38% of executives most want their organizations to implement telehealth video visits through the EMR/EHR, and adopt mobile apps for provider-to-provider and patient-to-provider communications, according to recent findings from a national telehealth survey conducted by Avizia. The report, “Closing the Telehealth Gap,” surveyed more than 280 healthcare leaders from U.S. hospitals, physician groups, ambulatory centers and other healthcare groups, and exposed a major disconnect between how healthcare providers currently use telehealth versus how they want to use the technology.
Overall, the report found 72 percent of U.S. hospitals are currently using telehealth, compared to 52 percent of physician groups/clinics.
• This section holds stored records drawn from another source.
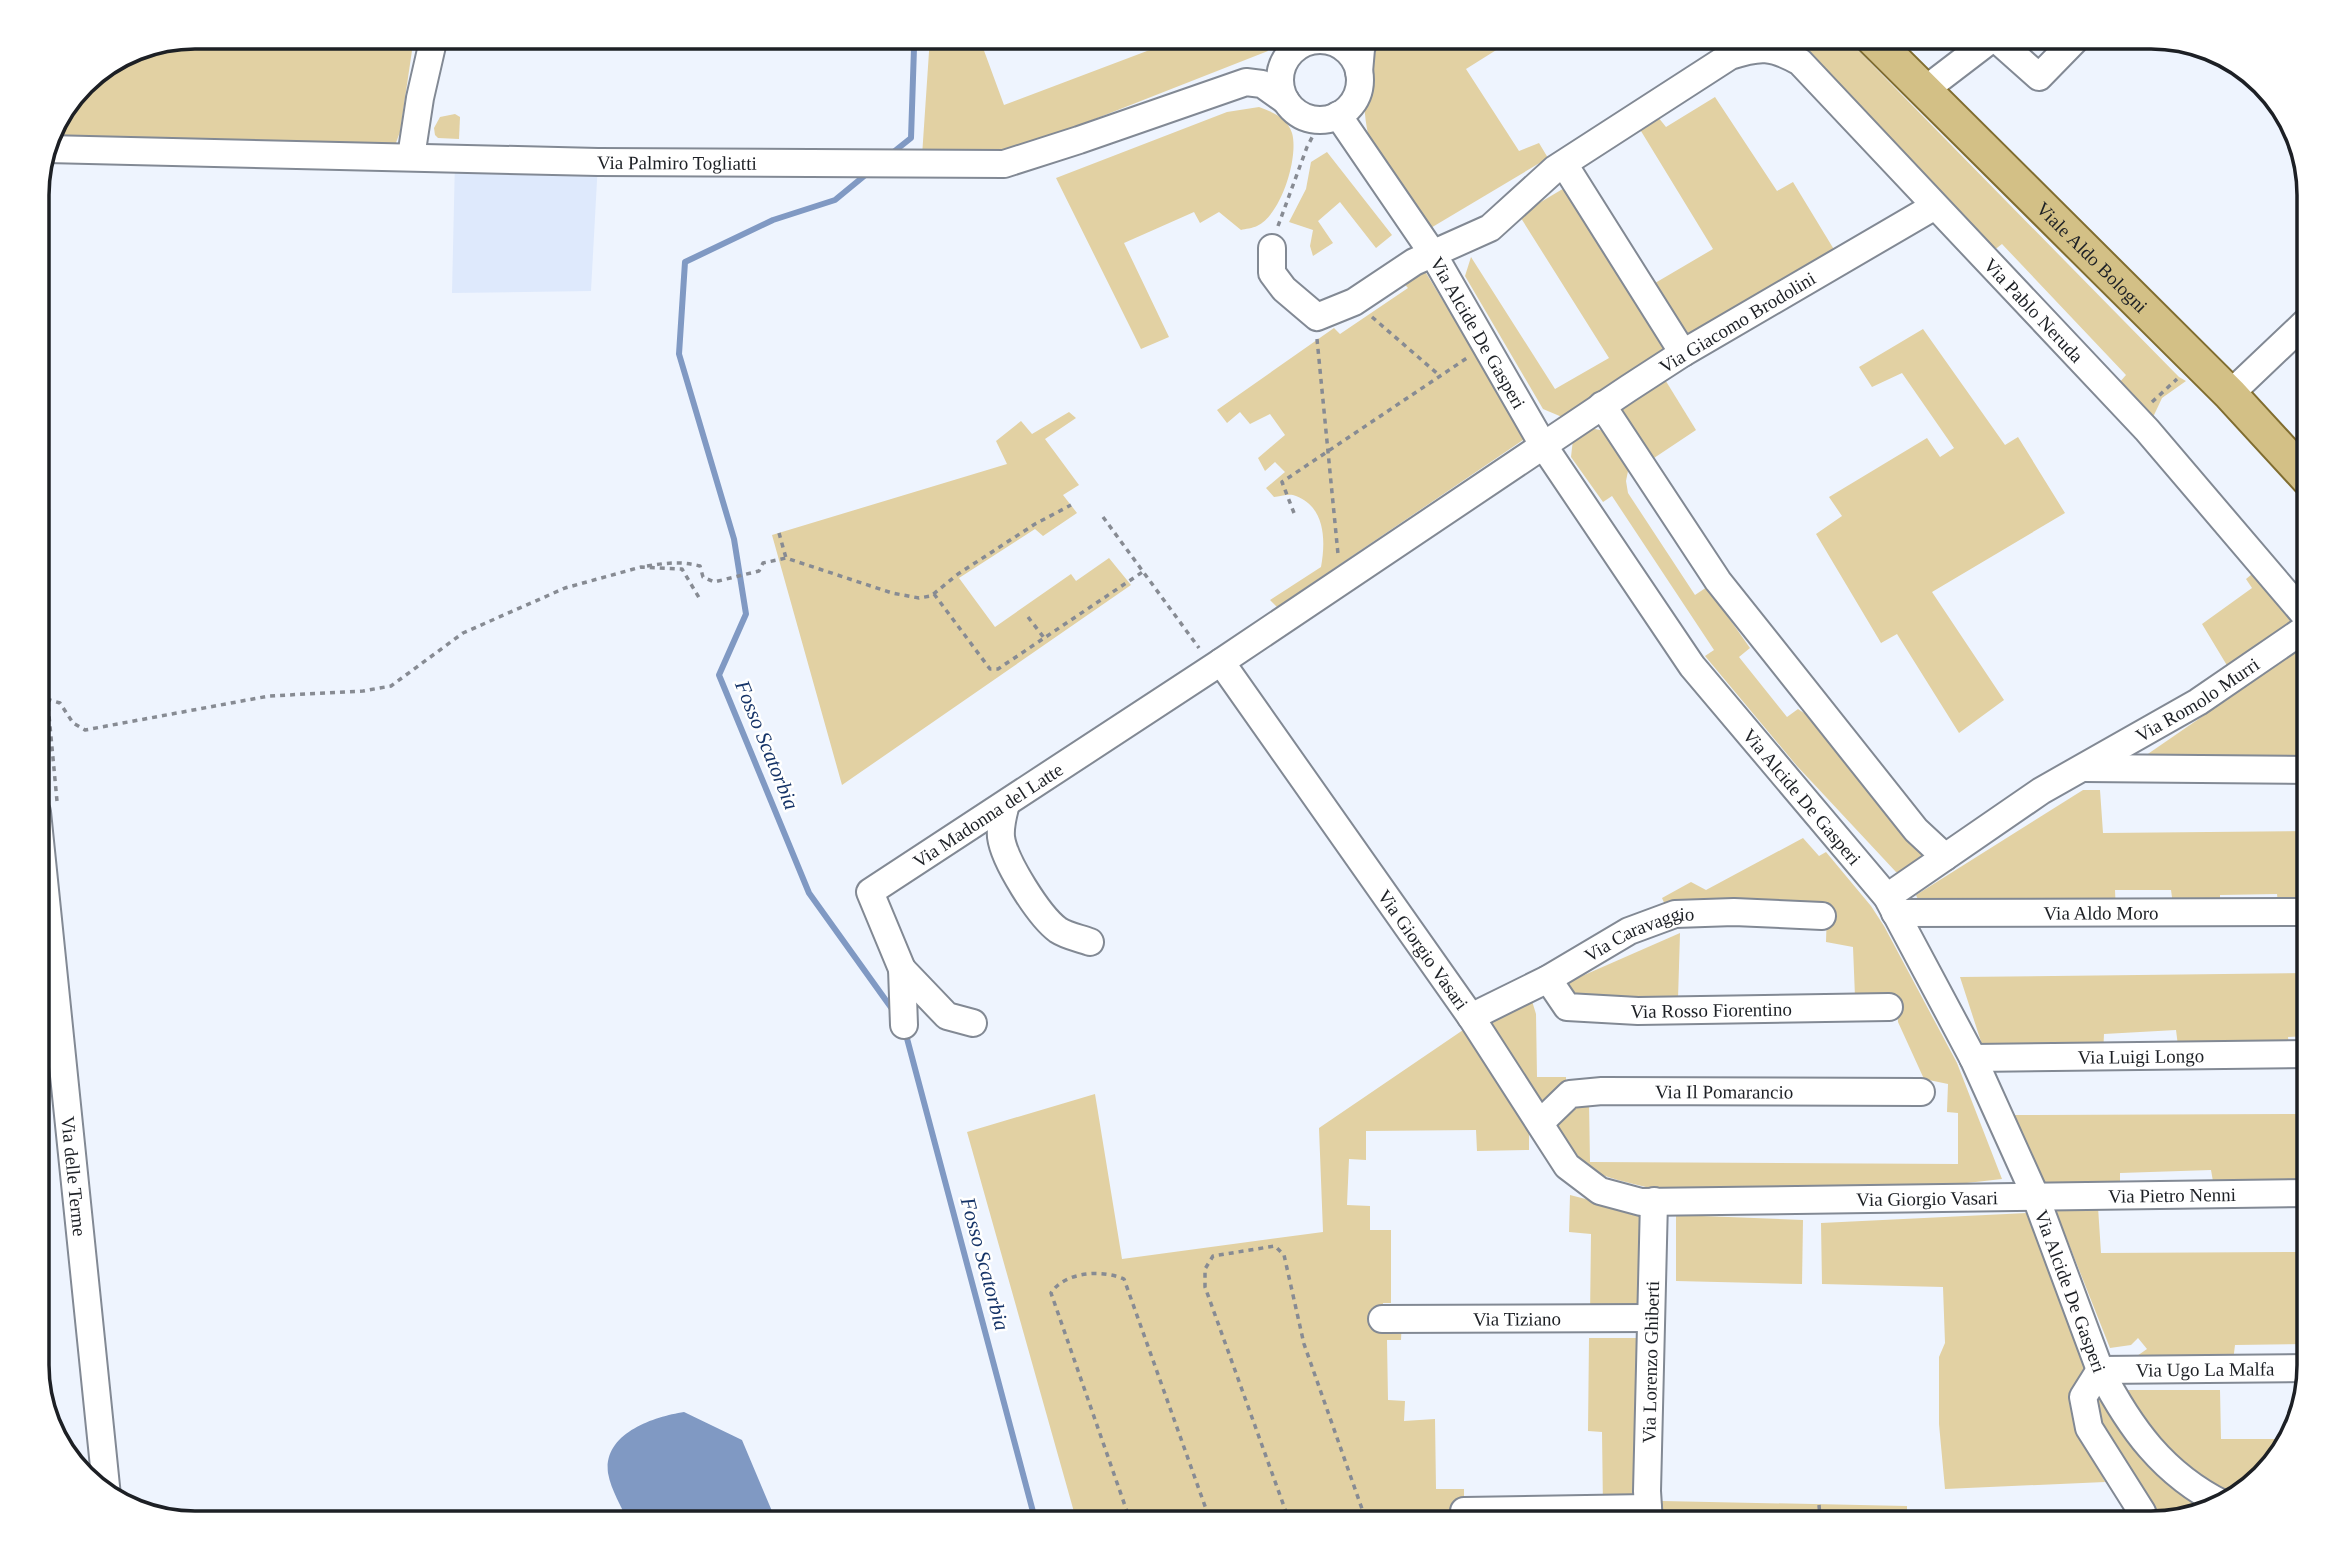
<svg xmlns="http://www.w3.org/2000/svg" width="2346" height="1560" viewBox="0 0 2346 1560" font-family="'Times New Roman',serif">
<style>
.built{fill:#dee9fc}
.green{fill:#e2d1a3}
.water{fill:#8099c3}
.lines{fill:none;stroke-linecap:round;stroke-linejoin:round}
.stream{stroke:#8099c3;stroke-width:6}
.minor-casing{stroke:#828994;stroke-width:30}
.major-casing{stroke:#806d30;stroke-width:37}
.path{stroke:#878b93;stroke-width:3.5;stroke-dasharray:5 5;stroke-linecap:butt}
.minor{stroke:#fff;stroke-width:26}
.major{stroke:#d3c086;stroke-width:33}
.labels{text-anchor:middle;stroke-width:5;stroke-linejoin:round;paint-order:stroke}
.street-label{font-size:19px;fill:#1d2025;stroke:#fff}
.water-label{font-size:21px;font-style:italic;fill:#163468;stroke:#fff}
.rim{fill:none;stroke:#1d2025;stroke-width:3.5}
</style>
<rect width="100%" height="100%" fill="#eef4fe"/>
<path class="built" d="M455,159l143,3 -7,129 -139,2z"/>
<g class="green">
<path d="M195,37h219l-14,95 -9,24 -344,-7 6,-24 30,-42 52,-34z"/>
<path d="M930,37h49l25,68 180,-68h76l8,14 -270,106 -76,-1z"/>
<path d="M1379,37h138l-51,32 53,82 20,-8 9,15 -124,74c-14,-22 -38,-51 -48,-74 -16,-36 -13,-76 -7,-114z"/>
<path d="M1722,37h123l334,340 7,4 -24,17 -15,32 -36,-38 15,-17 -124,-131 -18,14 -180,-191 -77,-19z"/>
<path d="M1715,97l62,94 16,-9 48,79 -150,88 -41,-63 63,-37 -80,-131 17,-11 16,20z"/>
<path d="M1259,107c13,5 28,10 33,26 7,24 -11,82 -35,93 -4,2 -12,3 -16,4l-22,-18 -19,11 -6,-11 -70,31 45,94 -28,12 -85,-171 171,-66z"/>
<path d="M455,114l5,3 -1,22 -21,-1 -3,-3 -1,-7 6,-11z"/>
<path d="M1327,152l65,83 -16,13 -36,-46 -22,19 15,22 -20,13 -3,-10 3,-16 -24,-8 17,-33 5,-27z"/>
<path d="M1566,187l107,163 -111,67 -19,-8 -78,-133 6,-19 84,132 54,-31 -90,-143z"/>
<path d="M1423,268l103,170 -249,169 -7,-7 51,-33c5,-27 4,-60 -25,-71 -6,-3 -15,0 -22,1l-8,-9 19,-16 -10,-10 -10,9 -7,-13 27,-23 -15,-21 -20,10 -10,-12 -13,11 -10,-13 117,-82 6,6 68,-46 -7,-8z"/>
<path d="M1923,329l82,116 13,-8 47,76 -133,79 72,108 -45,33 -62,-99 -16,9 -65,-109 26,-18 -13,-19 98,-59 13,19 14,-9 -52,-75 -30,14 -13,-20z"/>
<path d="M1664,378l32,52 -54,36 -35,-54z"/>
<path d="M1069,412l7,6 -31,21 34,46 -16,10 14,18 -34,23 -8,-7 -76,49 36,49 76,-53 5,7 33,-23 22,27 -289,200 -70,-250 235,-71 -11,-23 25,-20 11,13z"/>
<path d="M1590,428l15,3 24,35 -3,15 2,12 67,102 12,-8 43,61 -11,9 48,60 11,-8 15,10 111,132 1,7 -17,14h-12l-99,-106 -92,-110 9,-6 -102,-154 -9,6 -32,-45 2,-18z"/>
<path d="M2263,565l46,55 -75,57 -32,-53 50,-36 -6,-9z"/>
<path d="M2309,643v127l-183,-1z"/>
<path d="M2083,790h17l3,43 206,-2v81h-30l-2,-18 -57,1v17h-46l-3,-22h-56l1,23h-192l-8,-18z"/>
<path d="M1803,838l16,18 7,-4 45,54 13,20 73,137 45,116 -44,5 -304,5c-47,-12 -83,-15 -100,-68l18,-19 17,1 1,59 368,2v-51l-11,-1 1,-28 -24,-5 -26,-57v-25h-43l-2,-50 -27,-5 1,-32 -161,-3 -4,-9 29,-16 15,8z"/>
<path d="M1680,933l-2,66 -104,1 -8,-17z"/>
<path d="M2309,973v63l-21,1 2,17h-111l-3,-24 -72,4 -1,21 -117,2 -26,-80z"/>
<path d="M1532,1001l4,13 1,63h29v10l-23,22 -55,-84z"/>
<path d="M1466,1028l63,98v24l-52,1 -1,-21 -110,1v29l-17,-1 -2,46 23,1v24h21v73h-8l-1,16h20l-1,21h-14l1,60 17,1 -1,20 31,-2 1,70h28v34h-384l-6,-11 -107,-380 128,-38 27,165 201,-27 -4,-104z"/>
<path d="M2309,1114v79h-94l-4,-23 -91,3v21l-73,1 -34,-80z"/>
<path d="M1570,1195l70,18v105h-50l1,-84 -22,-2z"/>
<path d="M2098,1207l3,46 199,-1v12h9v80l-74,1 -3,24 -92,1 -3,-14 10,-7 -9,-11 -7,7 -21,3 -55,-139z"/>
<path d="M2027,1213l64,155 -12,63 26,51 -160,7 -6,-65v-67l6,-14 -2,-56 -121,-3 -1,-61z"/>
<path d="M1676,1215l127,5 -1,64 -126,-3z"/>
<path d="M1589,1338h52l-5,170 -33,1 -1,-77 -14,-1z"/>
<path d="M2122,1390h98l1,49h65l-4,14 -49,46 -45,-27 -43,-40z"/>
<path d="M2103,1395l106,113 -56,15 -45,-78 -15,-40z"/>
<path d="M1662,1501l245,5v17h-246z"/>
</g>
<path class="water" d="M684,1412l58,28 35,83h-148c-7,-15 -18,-33 -21,-50 -5,-39 44,-56 76,-61z"/>
<g class="lines">
<g class="stream">
<path d="M891,154l20,-16 3,-90 -3,-11"/>
<path d="M869,172l-34,28 -62,20 -88,42 -6,92 55,185 12,75 -27,61 90,218 86,120"/>
<path d="M905,1031l131,492"/>
</g>
<defs>
<g id="minor">
<path d="M1994,37l45,40 39,-40"/>
<circle cx="1320" cy="80" r="40"/>
<path d="M1359,72l2,-23 4,-12"/>
<path d="M1926,89l68,-52"/>
<path id="s1" d="M1338,115l95,139 110,191 149,221 195,231 86,161 62,137 65,175c30,58 63,104 123,134"/>
<path id="s2" d="M47,149l551,13 406,2 75,-24 167,-58 16,2 24,17"/>
<path d="M411,157l9,-59 14,-61"/>
<path d="M1564,164l119,189"/>
<path id="s3" d="M1935,206l-252,147 -54,35 -408,274 250,355 96,149 33,25 41,11 668,-9"/>
<path id="s4" d="M1272,248v25l12,16 33,28 37,-15 60,-40 76,-34 65,-59 175,-113c30,-10 42,-10 70,6l347,368 162,190"/>
<path d="M2230,394l79,-75"/>
<path d="M1602,405l116,176 198,249 29,27"/>
<path d="M2084,768l225,2"/>
<path d="M1006,804c-3,11 -6,21 -5,33 3,24 38,79 57,93 9,6 21,8 32,12"/>
<path id="s5" d="M37,812l70,684"/>
<path id="s6" d="M1887,897l154,-106 157,-89 111,-76"/>
<path id="s7" d="M1895,913l414,-1"/>
<path d="M902,969l45,47 26,7"/>
<path id="s8" d="M1548,979l19,28 71,4 251,-4"/>
<path id="s9" d="M1471,1017l77,-38 81,-48 46,-17 59,-2 88,4"/>
<path id="s10" d="M904,1025l-2,-56 -32,-77 351,-230"/>
<path id="s11" d="M1973,1058l336,-4"/>
<path id="s12" d="M1540,1123l30,-29 32,-3 319,1"/>
<path id="s13" d="M1382,1319l269,-1"/>
<path id="s14" d="M2100,1370l208,-2"/>
<path d="M2100,1370l-17,27 6,31 53,84 4,11"/>
<path d="M1464,1511l184,-3"/>
<path id="s15" d="M1649,1523l-2,-32 7,-290"/>
</g>
<g id="major">
<path id="s16" d="M1871,37l359,357 79,86"/>
</g>
</defs>
<use href="#minor" class="minor-casing"/>
<use href="#major" class="major-casing"/>
<g class="path">
<path d="M1278,226l29,-79 11,-21"/>
<path d="M1372,317l67,58"/>
<path d="M1317,339l21,215"/>
<path d="M2152,402l25,-23"/>
<path d="M1294,513l-12,-31 185,-124"/>
<path d="M1103,517l96,131"/>
<path d="M779,533l7,25"/>
<path d="M647,566c19,-3 34,-5 53,0l3,11 11,5 45,-11 4,-8 23,-5 106,35 27,5 12,-2 27,-22 77,-50 36,-19"/>
<path d="M37,587l20,214"/>
<path d="M934,594l56,75h8l146,-98"/>
<path d="M1028,617l17,22"/>
<path d="M37,696l23,7 13,20 12,7 184,-34 94,-5 28,-5 72,-53 102,-45 76,-21 41,2 19,32"/>
<path d="M37,1207l2,2"/>
<path d="M1819,1505l1,12 5,6"/>
<path d="M1131,1523l-80,-230c13,-21 51,-24 73,-14l87,244"/>
<path d="M1290,1523l-85,-236v-18l8,-13 62,-10 9,9 20,89 63,179"/>
</g>
<use href="#minor" class="minor"/>
<use href="#major" class="major"/>
</g>
<g class="labels">
<g class="street-label">
<text dy="7" stroke="none"><textPath href="#s2" startOffset="630">Via Palmiro Togliatti</textPath></text>
<text dy="7" stroke="none"><textPath href="#s16" startOffset="312">Viale Aldo Bologni</textPath></text>
<text dy="7" stroke="none"><textPath href="#s4" startOffset="994">Via Pablo Neruda</textPath></text>
<text transform="translate(1737 322) rotate(-31)" y="7">Via Giacomo Brodolini</text>
<text dy="7" stroke="none"><textPath href="#s1" startOffset="259">Via Alcide De Gasperi</textPath></text>
<text dy="7" stroke="none"><textPath href="#s6" startOffset="368">Via Romolo Murri</textPath></text>
<text dy="7" stroke="none"><textPath href="#s1" startOffset="826">Via Alcide De Gasperi</textPath></text>
<text dy="7" stroke="none"><textPath href="#s10" startOffset="280">Via Madonna del Latte</textPath></text>
<text dy="7" stroke="none"><textPath href="#s7" startOffset="206">Via Aldo Moro</textPath></text>
<text dy="7" stroke="none"><textPath href="#s9" startOffset="189">Via Caravaggio</textPath></text>
<text dy="7" stroke="none"><textPath href="#s3" startOffset="1199">Via Giorgio Vasari</textPath></text>
<text dy="7" stroke="none"><textPath href="#s8" startOffset="178">Via Rosso Fiorentino</textPath></text>
<text dy="7" stroke="none"><textPath href="#s11" startOffset="168">Via Luigi Longo</textPath></text>
<text dy="7" stroke="none"><textPath href="#s12" startOffset="196">Via Il Pomarancio</textPath></text>
<text dy="7" stroke="none"><textPath href="#s5" startOffset="366">Via delle Terme</textPath></text>
<text dy="7" stroke="none"><textPath href="#s3" startOffset="2074">Via Pietro Nenni</textPath></text>
<text dy="7" stroke="none"><textPath href="#s3" startOffset="1829">Via Giorgio Vasari</textPath></text>
<text dy="7" stroke="none"><textPath href="#s1" startOffset="1393">Via Alcide De Gasperi</textPath></text>
<text dy="7" stroke="none"><textPath href="#s13" startOffset="135">Via Tiziano</textPath></text>
<text dy="7" stroke="none"><textPath href="#s15" startOffset="161">Via Lorenzo Ghiberti</textPath></text>
<text dy="7" stroke="none"><textPath href="#s14" startOffset="105">Via Ugo La Malfa</textPath></text>
</g>
<g class="water-label">
<text transform="translate(767 745) rotate(68)" y="7">Fosso Scatorbia</text>
<text transform="translate(985 1264) rotate(75)" y="7">Fosso Scatorbia</text>
</g>
</g>
<path d="M0 0H2346V1560H0ZM195 49H2151A146 146 0 0 1 2297 195V1365A146 146 0 0 1 2151 1511H195A146 146 0 0 1 49 1365V195A146 146 0 0 1 195 49Z" fill="#fff" fill-rule="evenodd"/>
<path class="rim" d="M195 49H2151A146 146 0 0 1 2297 195V1365A146 146 0 0 1 2151 1511H195A146 146 0 0 1 49 1365V195A146 146 0 0 1 195 49Z"/>
</svg>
The most popular use of telehealth is through a computer workstation on wheels or ‘tablet on a stick’ with 40 percent of responding organizations reporting usage.
Most Common Service Lines for Telehealth
According to the findings, the most common service lines using telehealth today include:
– stroke (44 percent)
– behavioral health (39 percent)
– staff education and training (28 percent)
– primary care (22 percent)
However, when executives look to the future, patient education and training lead the wish list (34 percent), closely followed by remote patient home monitoring (30 percent) and primary care (27 percent).
Other findings in the telehealth report include:
– While past reports have cited consumer adoption as a top barrier to telehealth usage, these new findings show the main obstacle for healthcare providers remains centered around cash flow—without enough to fund the technology, or enough potential revenue to justify an expense. The top two barriers, encountered by about half of organizations, are the necessary investments for telehealth technology and infrastructure (50 percent) and issues related to reimbursement (48 percent).
– Healthcare providers in large states (population 8 million to 14.9 million) are the least likely among all state groups to use telehealth
– Small states are the most likely to encounter regulatory issues
– Physician practices and clinics have more trouble with maintenance and ongoing support for the technology than hospitals and health systems
When it comes to what drives telehealth adoption, healthcare professionals appear to have different, but not surprising motives. Those in senior management, including CEOs, presidents and administrators, believe more than all other groups that meeting value-based care goals and expanding service lines are driving their organizations to pursue telehealth. Those in information technology management are reportedly more focused on revenue drivers—reaching new patient populations, increasing revenue and lowering operating costs were all top drivers for this group. Clinicians, not surprisingly, believe telehealth is most driven by improving clinical outcomes.
“We live in an age where we want everything to be easy, safe and effective. When we access our health services we essentially want the same experience as buying a pair of running shoes on Amazon or FaceTiming a friend. But, when it comes to our health, the stakes are much, much higher. Providing remote access to care and information can mean the difference between life and death,” says Mike Baird, Avizia CEO and Cofounder.
“To get the best tools into the right hands, we all have to come to the table and work to create solutions that fit the unique needs of our healthcare system, and that is what we do at Avizia every day,” said Baird. “That means working with EMR providers and healthcare decision-makers to ensure our technology works effectively, integrates with their technology, and helps patients better manage their conditions so we can lower costs in the system overall.”
The “Closing the Telehealth Gap” report was conducted by Avizia and Modern Healthcare Custom Media in March 2016.The purpose of the research is to gauge how and why healthcare providers are using telehealth in their organizations. Invitations to participate in a web-based survey were sent via email to 15,000 healthcare executives in Modern Healthcare’s database during March 2016. As an incentive to complete the survey, respondents were offered the chance to win one of two $250 gift cards. The findings of this survey may be accepted as accurate, at a 95% confidence level, within a sampling tolerance of about +/- 5.5%.